▶ _Stored data_:
"""
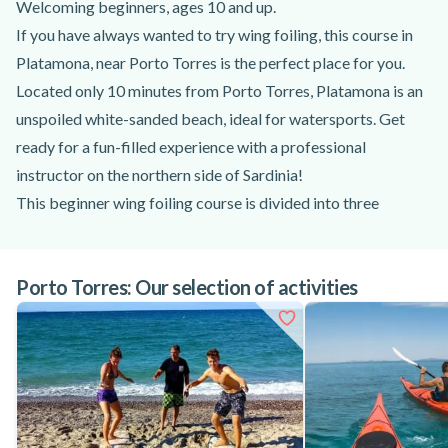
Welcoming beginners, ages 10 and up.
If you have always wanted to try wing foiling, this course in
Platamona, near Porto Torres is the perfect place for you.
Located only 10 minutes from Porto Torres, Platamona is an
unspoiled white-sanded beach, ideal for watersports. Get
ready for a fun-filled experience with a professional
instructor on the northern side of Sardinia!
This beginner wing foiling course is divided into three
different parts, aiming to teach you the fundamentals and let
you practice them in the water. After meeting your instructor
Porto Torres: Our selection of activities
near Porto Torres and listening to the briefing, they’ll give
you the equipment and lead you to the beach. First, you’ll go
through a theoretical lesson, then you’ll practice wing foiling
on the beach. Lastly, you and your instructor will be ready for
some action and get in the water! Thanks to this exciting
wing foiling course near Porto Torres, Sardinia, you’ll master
"""
"""
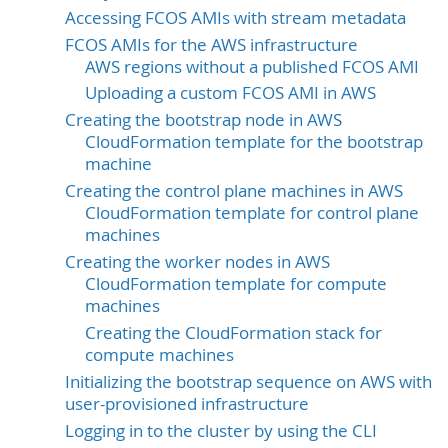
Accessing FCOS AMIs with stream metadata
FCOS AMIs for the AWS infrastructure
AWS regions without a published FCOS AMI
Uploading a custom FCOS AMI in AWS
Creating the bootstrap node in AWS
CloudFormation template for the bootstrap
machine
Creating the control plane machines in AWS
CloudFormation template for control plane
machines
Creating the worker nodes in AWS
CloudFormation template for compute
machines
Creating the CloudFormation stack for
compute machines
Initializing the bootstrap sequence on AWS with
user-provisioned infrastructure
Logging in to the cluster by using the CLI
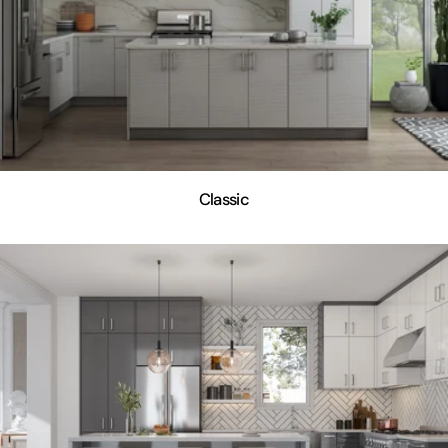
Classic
"""
"""
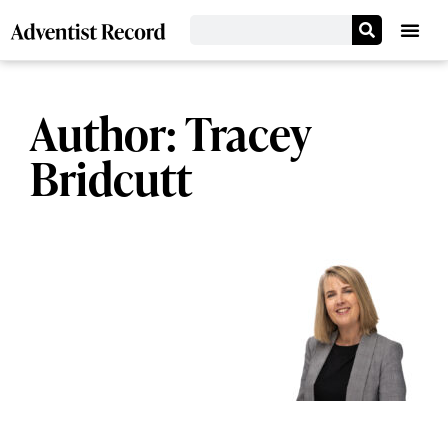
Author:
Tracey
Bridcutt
"""
▶ _How to complete this task_:
Pull out each line in the items above that contains the word "your", and copy every such line in full.

▶ _Task answer_:
you practice them in the water. After meeting your instructor
on the beach. Lastly, you and your instructor will be ready for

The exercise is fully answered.